Sonata No 2 in E flat major, Op 26
composer

Allegro moderato  [10'12]
Quasi lento  [4'28]

Introduction
The second violin sonata is a monumental work, full of drama. There are times when the intensity of expression quite takes the breath away. There is little or none of the ruminative Howells here, and to this extent it may serve as a good point of introduction to those unfamiliar with his music. To my mind this work ranks with the Piano Quartet (1916) as the best example of a truly integrated and meaningful piano part in the composer’s output. There is barely a wasted note, and no gratuitous arpeggio figures which occasionally bedevil other works with piano.

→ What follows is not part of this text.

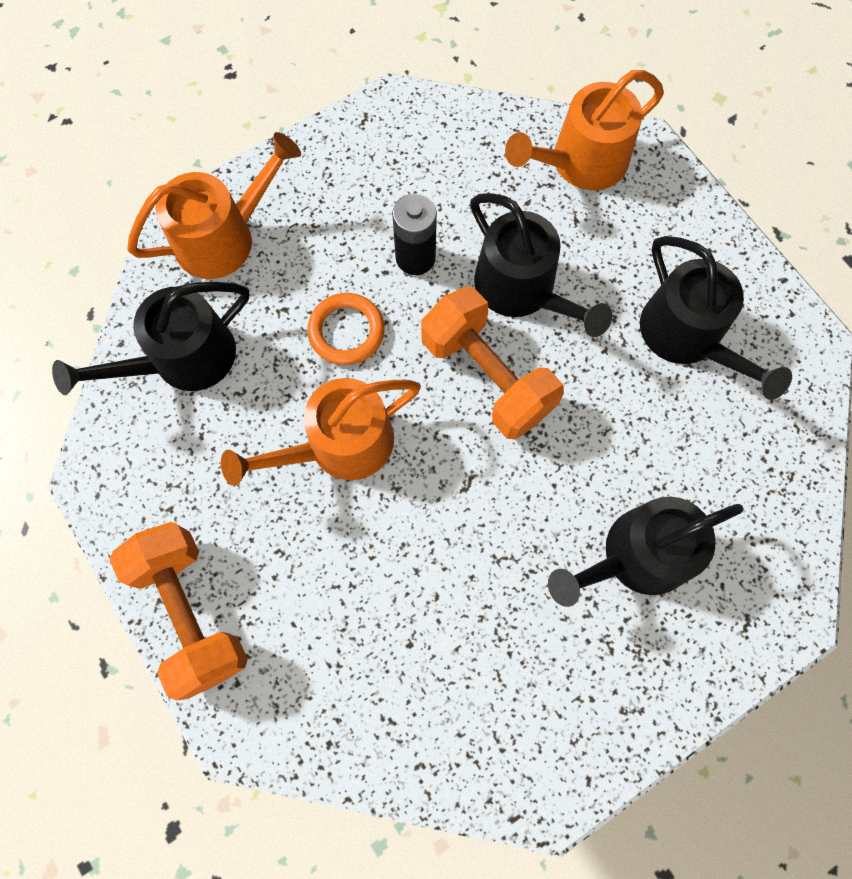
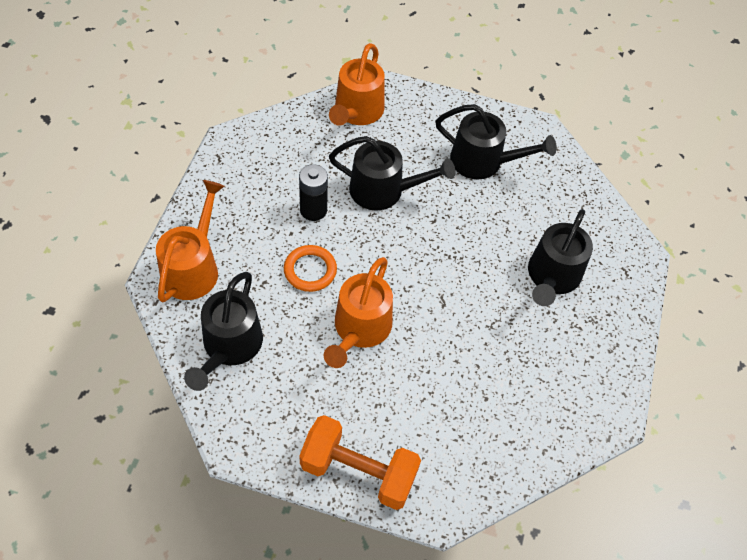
camera: 45 degrees left, 15 degrees down
(487, 376) = (404, 243): orange dumbbell -> none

The second movement, Quasi lento, is fascinating as a pre-echo of Howells’s most famous song, King David written in 1919. The questioning, rising figure in the piano part also features importantly in the song, and the violin part, particularly in its second phrase, conjures up exactly the same feeling. The third movement opens with a reflection of that rising phrase from the second movement and then launches into a raunchy scherzo. Howells was right to think there was nothing like it in the repertory before. In fact, if anything, it conjures up the feeling of the music used for the television series Dr Finlay’s Casebook (the March from Trevor Duncan’s Little Suite of 1960). This movement has an extraordinary sweep to it, with the second subject being a massive chordal idea from the piano with a big-boned melody from the violin. It is heady stuff. Whatever Howells’s reasons for withdrawing the work (and we can only make educated guesses about them), we must be grateful that he did not destroy the manuscript.